Prompt 1
Which items does the news excerpt about Hurricane Irene say will be collected for the relief effort? List every one.

Document excerpt
Turk said it is impossible to prepare for a sudden storm like Irene.
“You just go on autopilot,” he said.
Though Ithaca saw little damage, other states and some parts of New York experienced Irene in much greater force.
Locally, one area hit hard was the close-knit farming community of Schoharie, N.Y., located just two hours from Ithaca. It’s also the home of Kelly Gannon, an assistant soccer coach at the college who is launching an initiative to collect relief items to help those in her county get back on their feet.
Gannon remembers the ear-piercing sound of the flood evacuation alarms — a harsh intrusion on the daily lives of the Schoharie residents. She said her hometown is still suffering.
“There is no water,” she said. “No electricity. Sewage is becoming a health hazard in the area.”
Sophomore Chauncey Jones is a resident of Southern Vermont, which was also struck by Irene. While Jones’ house sits on a hill and was untouched, all roads leading up to her house were affected.
“There were a couple of our friends in my town,” Jones said. “Their houses were either gone or damaged. There is a river right next to their house that pushed trees up into it.”
The college helped some students affected by Irene by allowing them to move into their rooms earlier than the original date.
Gannon will also be collecting donations from the college community to help residents of her hometown go back to their normal lives.
She said the bins for donations will be placed across campus within the next week or two.
Items they wish to collect for the relief effort include personal hygiene items, cleaning supplies, clothing, baby formula and diapers, Gannon said.
“Always be helping people because you never know when you are going to need their help,” she said.
Gannon said the hurricane showed her nothing should be taken for granted.
“They say everything can change in the blink of an eye,” she said. “You never know what is going to happen. One day you have everything and now these people, the little bit that they had, they completely lost. They have no homes.”
Gannon said she decided to appeal to the college community because she has confidence in the college’s ability to stand by each other during rough times.
“I was a student here,” Gannon  said. “Now I am an employee of the school. I know how the community can pull together over an issue.”

Listed records
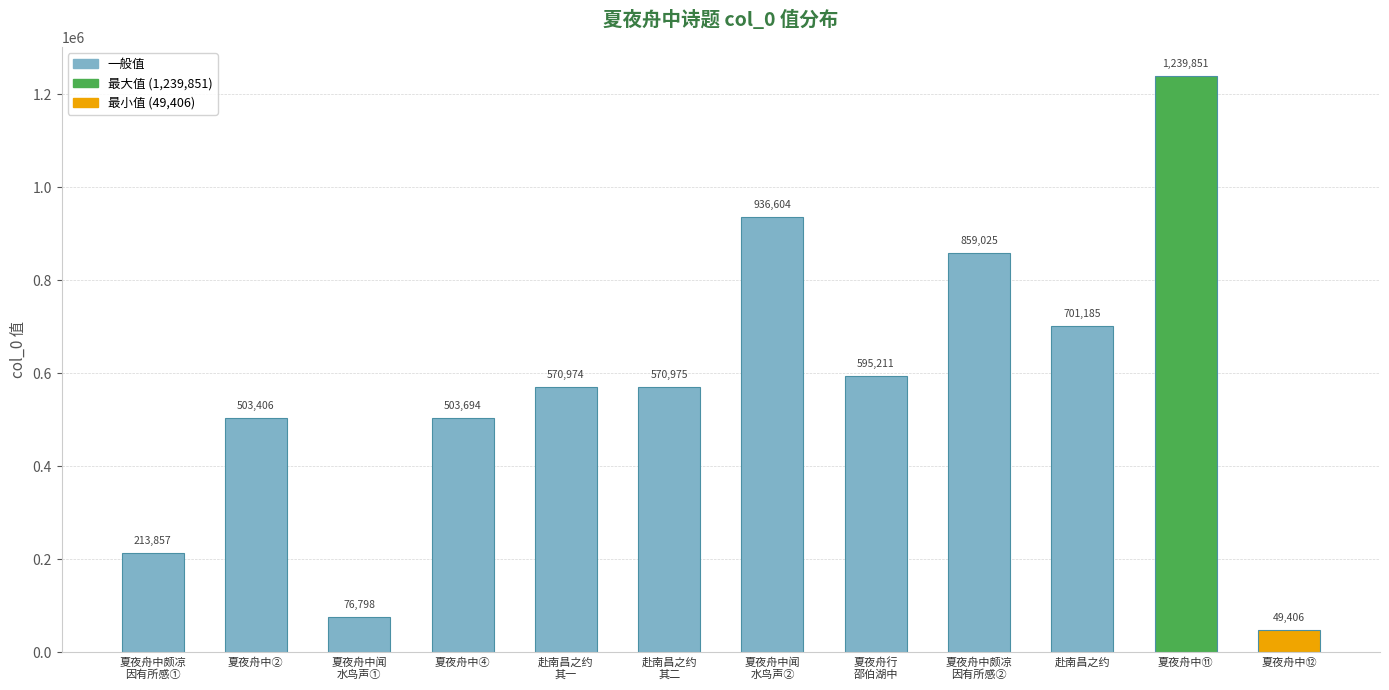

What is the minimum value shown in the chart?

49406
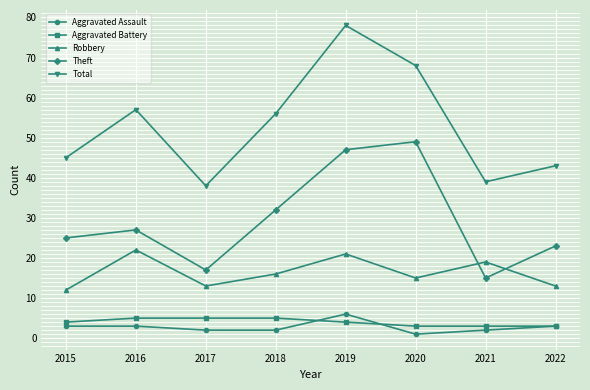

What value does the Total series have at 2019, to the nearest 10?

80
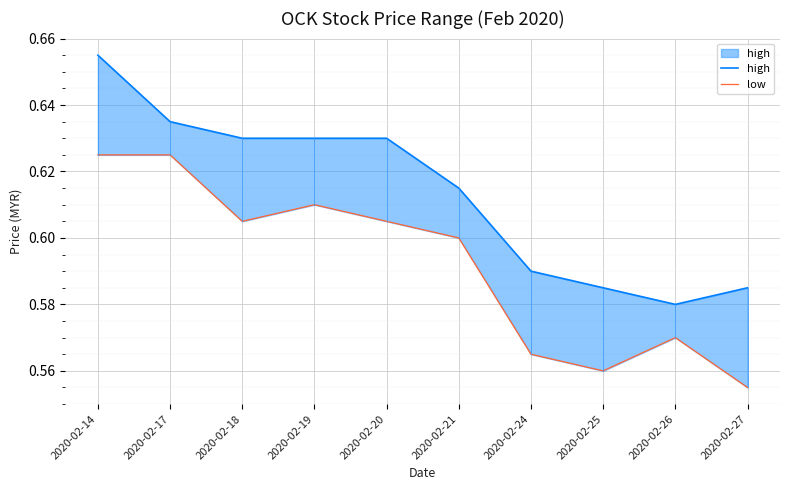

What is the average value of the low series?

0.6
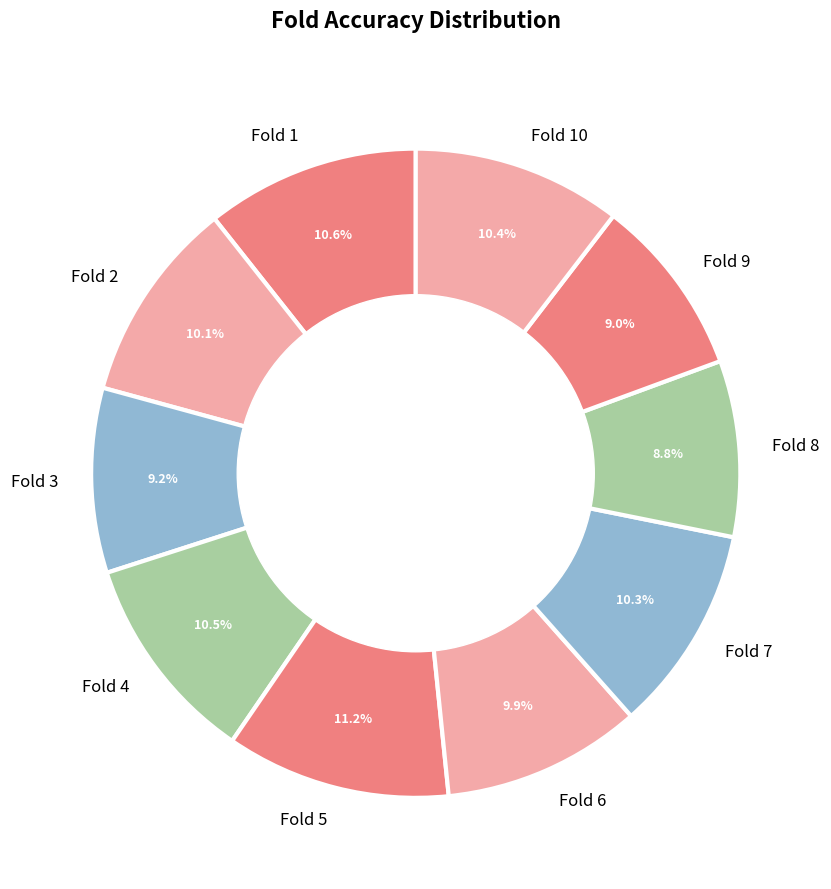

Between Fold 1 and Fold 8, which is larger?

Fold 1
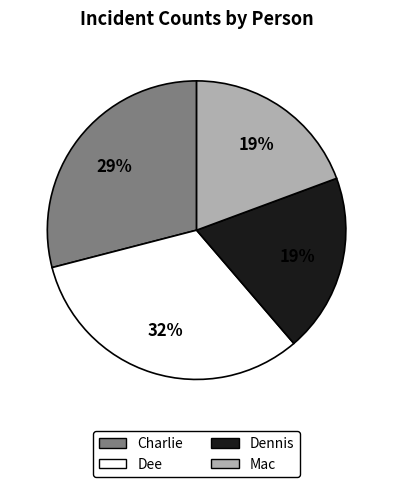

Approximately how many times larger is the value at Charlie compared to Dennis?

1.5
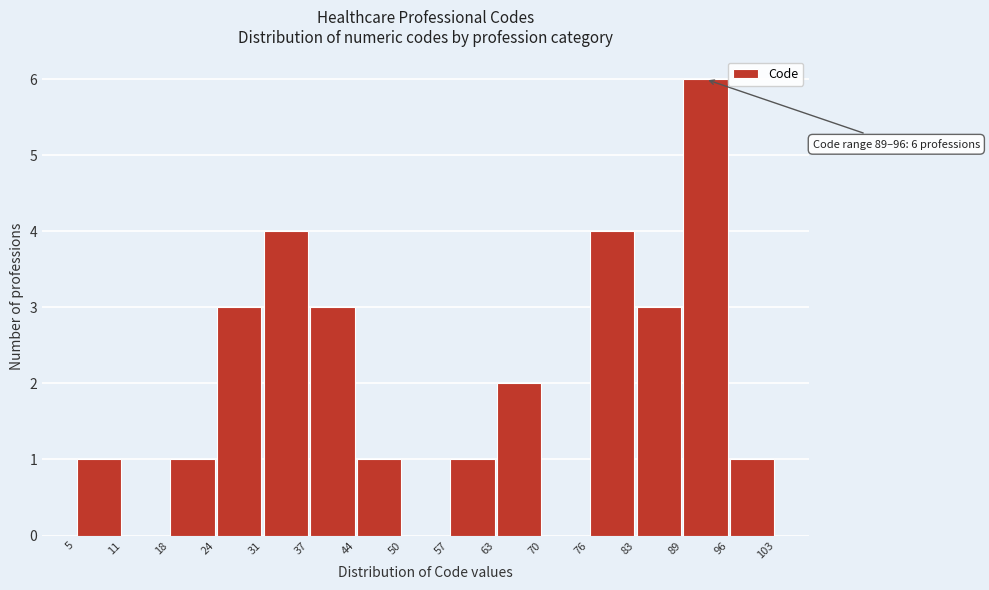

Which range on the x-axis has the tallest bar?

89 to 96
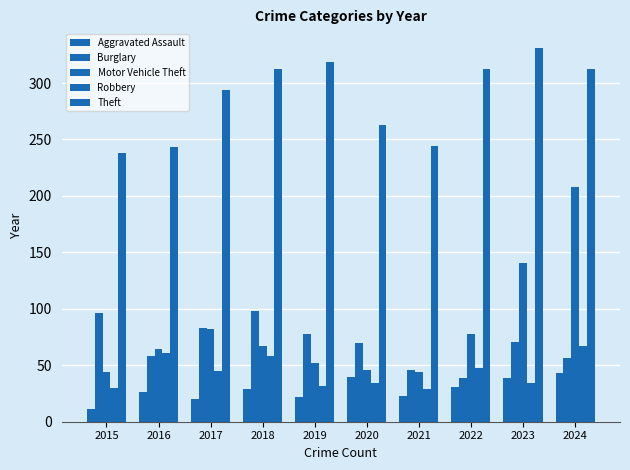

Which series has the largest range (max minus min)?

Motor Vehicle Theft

Prompt 2
Retype the rows starting at the line that contains "Approximately how many" and continuing through the final row, with both ends included and the pictures left out.

Answer space 1
- Personal hygiene items
- Cleaning supplies
- Clothing
- Baby formula
- Diapers

Answer space 2
Approximately how many times larger is the value at Charlie compared to Dennis?

1.5

Which range on the x-axis has the tallest bar?

89 to 96

Which series has the largest range (max minus min)?

Motor Vehicle Theft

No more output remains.